Biogas: ons proces is ijzersterk, zegt Biosys Group

‘In Nederland lopen we met het gebruik van biomassa achter het buitenland aan. In Duitsland staan bijvoorbeeld meer dan 3.000 maïsvergisters, in Nederland maar een paar. Aan de andere kant geeft ons dat ook de kans om de technologie nieuw te ontwikkelen.’ Aldus Jan van den Broek, directeur van de Biosys Group (vroeger Zeasolutions) in Assen.

‘Je kunt maïs beter verwaarden door eerst de eiwitten eruit te halen, dat is wat wij bij ZeaFuels, de ene poot van ons bedrijf, doen. We gaan uit van de korrel; die vergisten we met klassieke fermentatie, wat ethanol oplevert en ook een eiwitrijke reststroom. Deze reststroom kan worden verwaard, eerst als veevoer, later voor meer geavanceerde toepassingen. Het restant van de maïsplant, het stro, gaat bij ons naar de vergister en wordt omgezet in biogas.’

Beter vergistingsproces
‘In de tweede poot van ons bedrijf, ZeaGas, houden we ons bezig met verbetering en verduurzaming van het biogasproces. Een biogasinstallatie bestaat vaak uit een voor- en een navergister. In de voorvergister wordt de ‘gemakkelijke’ biomassa omgezet in biogas. Het restant gaat naar de navergister. Vaak worden navergisters gevoed met snellopers die het proces stimuleren, zoals resten van de voedingsmiddelenindustrie of glycerine. Maar de prijzen van deze snellopers gaan omhoog door de concurrentie en daardoor wordt deze route steeds moeilijker. Bovendien kan onder slechte omstandigheden de onverteerde rest oplopen tot 20%, en als deze op het land wordt gedeponeerd kan deze alsnog gaan vergisten en het broeikasgas methaan in de atmosfeer brengen. Dat is zeker niet wat we willen. Er is dus behoefte aan andere manieren om de werking van navergisters te verbeteren.’

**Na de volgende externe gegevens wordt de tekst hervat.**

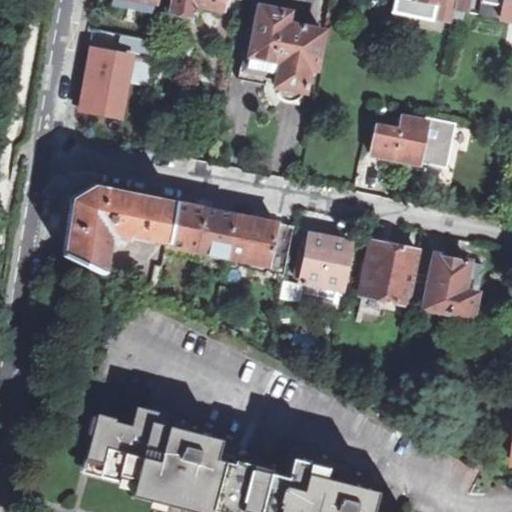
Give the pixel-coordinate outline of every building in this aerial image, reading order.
[(129,9),(136,11),(154,15),(157,0),(112,0),(111,6),(129,9)] [(224,0),(173,0),(171,12),(192,15),(195,3),(223,9),(224,0)] [(395,0),(392,13),(434,21),(434,19),(437,6),(454,10),(455,0),(395,0)] [(455,0),(454,10),(454,11),(468,14),(470,0),(455,0)] [(511,0),(481,0),(478,16),(511,22),(511,0)] [(454,11),(454,10),(437,6),(434,19),(451,23),(454,11)] [(271,97),(279,108),(286,100),(300,102),(304,90),(307,90),(310,76),(315,76),(325,30),(290,24),(291,12),(261,7),(249,66),(243,65),(241,78),(260,82),(268,83),(271,97)] [(160,42),(138,38),(135,52),(157,56),(160,42)] [(131,57),(97,51),(96,60),(87,58),(79,105),(104,108),(103,113),(120,116),(131,57)] [(378,125),(372,153),(448,168),(458,122),(432,117),(430,116),(429,121),(404,116),(401,129),(378,125)] [(167,243),(175,203),(94,187),(72,200),(69,223),(63,257),(122,285),(126,276),(127,274),(106,265),(105,268),(102,267),(108,233),(122,236),(122,241),(127,241),(127,235),(167,243)] [(195,253),(204,209),(180,204),(175,203),(167,243),(167,247),(195,253)] [(195,253),(225,259),(233,215),(217,212),(204,209),(195,253)] [(249,271),(283,278),(293,227),(263,221),(233,215),(225,259),(249,263),(249,271)] [(301,295),(334,301),(336,290),(341,291),(350,244),(324,239),(304,234),(296,278),(299,278),(299,282),(301,282),(301,284),(303,285),(301,295)] [(359,297),(405,306),(417,253),(389,246),(371,242),(368,255),(365,255),(359,280),(361,281),(359,297)] [(423,310),(470,320),(475,295),(481,265),(421,253),(412,296),(420,298),(424,299),(423,310)] [(126,276),(122,285),(138,293),(156,301),(158,291),(126,276)] [(412,296),(409,308),(418,310),(420,298),(412,296)] [(215,330),(236,341),(239,335),(217,324),(215,330)] [(328,386),(345,394),(348,380),(330,372),(328,386)] [(345,394),(388,414),(391,400),(348,380),(345,394)] [(131,497),(148,502),(157,462),(139,458),(143,438),(174,447),(178,429),(151,422),(153,411),(135,407),(130,427),(112,422),(113,418),(96,414),(90,438),(82,472),(133,486),(131,497)] [(370,511),(375,492),(323,480),(325,468),(290,459),(286,479),(215,460),(219,438),(178,429),(174,447),(143,438),(139,458),(157,462),(148,502),(188,511),(370,511)]
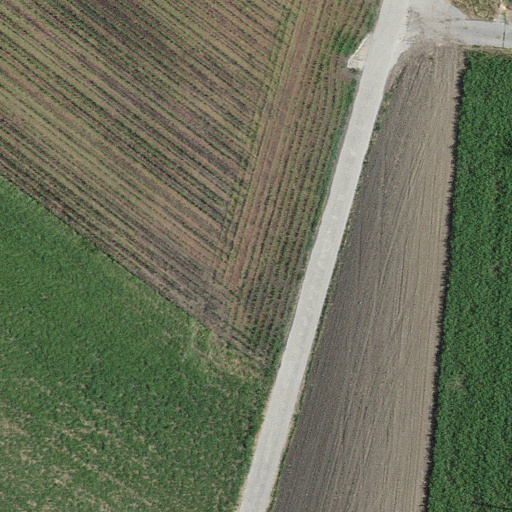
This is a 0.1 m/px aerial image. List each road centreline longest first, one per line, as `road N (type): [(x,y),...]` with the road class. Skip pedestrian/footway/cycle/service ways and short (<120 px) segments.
road 1 (track): [(250,511),(397,0)]
road 2 (track): [(511,37),(389,29)]
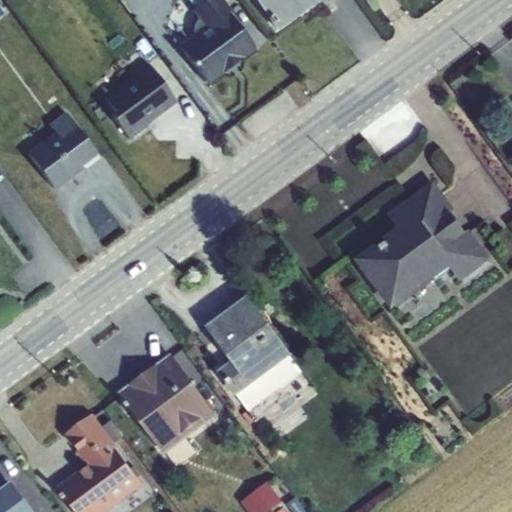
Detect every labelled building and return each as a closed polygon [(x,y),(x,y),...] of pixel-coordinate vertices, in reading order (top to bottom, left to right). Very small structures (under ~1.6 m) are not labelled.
[(179,44),(207,84),(256,48),(229,11),(231,10),(224,0),(189,0),(195,8),(193,10),(200,18),(195,22),(195,23),(194,26),(194,28),(194,31),(195,33),(179,44)] [(254,0),(278,31),(318,0),(254,0)] [(114,111),(111,113),(130,139),(145,127),(144,126),(176,101),(146,63),(103,96),(114,111)] [(28,153),(55,189),(76,174),(75,173),(83,167),(84,168),(100,156),(66,112),(51,124),(56,132),(28,153)] [(398,228),(356,260),(392,309),(396,306),(399,309),(437,281),(435,278),(450,267),(460,281),(490,259),(469,231),(465,233),(451,213),(455,210),(433,181),(389,214),(398,228)] [(248,297),(207,327),(234,361),(219,373),(236,396),(237,395),(290,355),(292,355),(248,297)] [(118,393),(165,454),(216,414),(171,354),(118,393)] [(302,371),(290,355),(237,395),(250,411),(302,371)] [(93,414),(65,435),(87,465),(58,487),(76,511),(105,511),(142,485),(93,414)] [(0,511),(34,511),(11,481),(0,490),(0,511)] [(269,488),(254,497),(261,510),(277,500),(269,488)] [(320,494),(308,503),(314,511),(326,503),(320,494)]
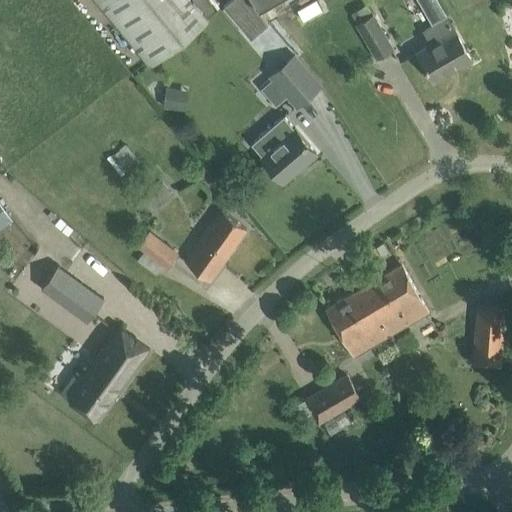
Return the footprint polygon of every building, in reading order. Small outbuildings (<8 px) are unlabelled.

‘Bij ZeaGas voeren we een chemische bewerking uit met het digestaat uit de voorvergister, waardoor we dit beter ontsluiten. In de navergister gaat daardoor het proces veel sneller, en bovendien zetten we vrijwel alle biomassa om in biogas. Een deel van de actieve stikstof wordt omgezet in een meststof. Op dit proces hebben wij patent, en daarmee gaan we de komende jaren de markt op. Veranderingen gaan langzaam, maar de logica achter ons proces is ijzersterk en dat het gaat worden toegepast is evident. Onze strategie is erop gericht de technologie in Nederland te bewijzen en dan in de wereld te verkopen.’

Naar een duurzame plattelandsindustrie
‘Wij zitten in een sector waarin subsidies innovaties ook kunnen remmen. Kijk bijvoorbeeld wat er gaat gebeuren met de reststoffen van AVEBE en Cosun. Ze zijn deels om te zetten in chemicaliën zoals ethanol of butanol (vernieuwend proces, hoogwaardig product), maar ze maken er straks laagwaardiger biogas van, omdat de overheid die route wel subsidieert. Niet verkeerd, maar het kan beter. Maïs kunnen we omzetten in menselijke voeding of chemicaliën of veevoer, maar vanwege de subsidie gaat nog steeds een groot deel naar biogasproductie met de laagste toegevoegde waarde.’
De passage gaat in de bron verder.